People cannot understand the foolishness of government wisdom. But government in its wisdom has unleashed wild policemen and combat troops in full battle gear with real guns to save these ‘idle civilians’ from themselves.

Soldiers and police men are beating the hell out of the innocent. Anger has flared up somewhere in the land and a soldier has killed an innocent young man. In reprisal, the ‘Boys’ of the Area have taken down a soldier. Anger is mounting. Hungry people are getting angry too. Township is tense. And now dangerous!

I ask them of the money that government is raining down the streets and poor neighbourhoods. Government talkatives have been shouting themselves hoarse, announcing that indigent Nigerians are being paid between N10,000 and N20,000 as palliative against Covid-19. I ask my guards if they have collected theirs. No sir! Does any of them know somebody who has collected? No sir! Ok. Does any of them know somebody who knows somebody who has gotten this helicopter cash transfer. No sir !!

I call up my relations in the village where I know some of the poorest Nigerians live with the same question. No one has heard, seen or knows someone who has seen or heard about anyone who has received this government money!

Today is Easter, the climax of the season of passion. Last week, the Pope preached to the faithful from behind a cubicle of plexiglass after mouthing incantations along a deserted street in Rome.

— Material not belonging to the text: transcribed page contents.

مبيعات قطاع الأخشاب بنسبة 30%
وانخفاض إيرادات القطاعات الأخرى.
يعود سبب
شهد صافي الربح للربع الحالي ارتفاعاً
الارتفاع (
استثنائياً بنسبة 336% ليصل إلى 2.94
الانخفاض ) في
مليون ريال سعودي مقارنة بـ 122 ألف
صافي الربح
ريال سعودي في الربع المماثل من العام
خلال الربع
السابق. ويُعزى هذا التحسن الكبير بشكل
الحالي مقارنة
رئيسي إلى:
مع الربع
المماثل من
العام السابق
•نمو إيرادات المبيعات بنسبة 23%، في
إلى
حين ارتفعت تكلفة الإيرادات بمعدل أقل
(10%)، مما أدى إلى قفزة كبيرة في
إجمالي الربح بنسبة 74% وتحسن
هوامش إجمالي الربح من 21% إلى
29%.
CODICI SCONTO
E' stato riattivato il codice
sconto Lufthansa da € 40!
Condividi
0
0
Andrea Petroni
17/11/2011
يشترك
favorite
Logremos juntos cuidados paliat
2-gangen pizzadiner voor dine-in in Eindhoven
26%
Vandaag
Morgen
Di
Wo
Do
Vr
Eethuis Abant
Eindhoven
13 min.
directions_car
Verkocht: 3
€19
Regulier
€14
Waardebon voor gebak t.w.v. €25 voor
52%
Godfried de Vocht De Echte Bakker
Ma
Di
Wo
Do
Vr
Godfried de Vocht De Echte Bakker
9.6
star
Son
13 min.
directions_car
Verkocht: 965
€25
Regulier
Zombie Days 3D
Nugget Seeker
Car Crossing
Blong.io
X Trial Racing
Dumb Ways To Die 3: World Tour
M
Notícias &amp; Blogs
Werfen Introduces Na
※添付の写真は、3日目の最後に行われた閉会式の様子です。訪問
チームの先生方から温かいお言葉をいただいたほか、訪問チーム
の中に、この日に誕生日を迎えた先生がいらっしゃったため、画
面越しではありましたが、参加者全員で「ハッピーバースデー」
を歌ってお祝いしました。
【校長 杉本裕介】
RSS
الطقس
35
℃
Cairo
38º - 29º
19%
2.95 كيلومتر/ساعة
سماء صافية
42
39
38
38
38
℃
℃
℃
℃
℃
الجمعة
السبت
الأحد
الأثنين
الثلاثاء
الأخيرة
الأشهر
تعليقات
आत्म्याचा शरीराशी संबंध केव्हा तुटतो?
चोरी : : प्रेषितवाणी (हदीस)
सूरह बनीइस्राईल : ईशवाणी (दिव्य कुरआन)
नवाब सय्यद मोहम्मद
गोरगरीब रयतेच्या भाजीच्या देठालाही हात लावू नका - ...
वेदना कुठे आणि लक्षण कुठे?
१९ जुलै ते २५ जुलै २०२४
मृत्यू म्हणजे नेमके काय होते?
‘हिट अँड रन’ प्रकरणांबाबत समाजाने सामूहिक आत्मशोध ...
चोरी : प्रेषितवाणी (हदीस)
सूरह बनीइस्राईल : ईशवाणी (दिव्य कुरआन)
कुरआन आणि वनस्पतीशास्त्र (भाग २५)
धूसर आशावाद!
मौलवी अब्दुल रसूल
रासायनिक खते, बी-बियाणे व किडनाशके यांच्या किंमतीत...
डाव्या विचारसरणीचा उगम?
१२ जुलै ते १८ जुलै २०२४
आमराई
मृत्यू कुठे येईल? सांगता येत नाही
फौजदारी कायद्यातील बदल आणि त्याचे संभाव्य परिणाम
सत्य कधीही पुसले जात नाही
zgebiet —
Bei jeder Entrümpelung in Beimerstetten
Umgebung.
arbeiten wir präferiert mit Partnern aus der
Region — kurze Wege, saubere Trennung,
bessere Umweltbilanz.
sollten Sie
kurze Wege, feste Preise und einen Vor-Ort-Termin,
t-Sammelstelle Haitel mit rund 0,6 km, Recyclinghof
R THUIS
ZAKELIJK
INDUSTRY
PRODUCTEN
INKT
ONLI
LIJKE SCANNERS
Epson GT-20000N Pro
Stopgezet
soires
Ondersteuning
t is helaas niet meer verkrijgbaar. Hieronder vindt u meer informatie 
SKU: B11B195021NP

It is the third week of my detention. No one knows when this will end. But I can smell the aroma of freedom. One of these days, some vaccine, some therapy and some procedure will be found abroad (yes. Always abroad!) and aped at home. Then, Covid-19 will be confined to where it belongs-in the same dungeon as SARS, Ebola, Zika etc. Human history will resume shortly and I hope to take away my detention experience from it all. I will also go and get some take away Chinese food from the restaurant at Ikeja GRA!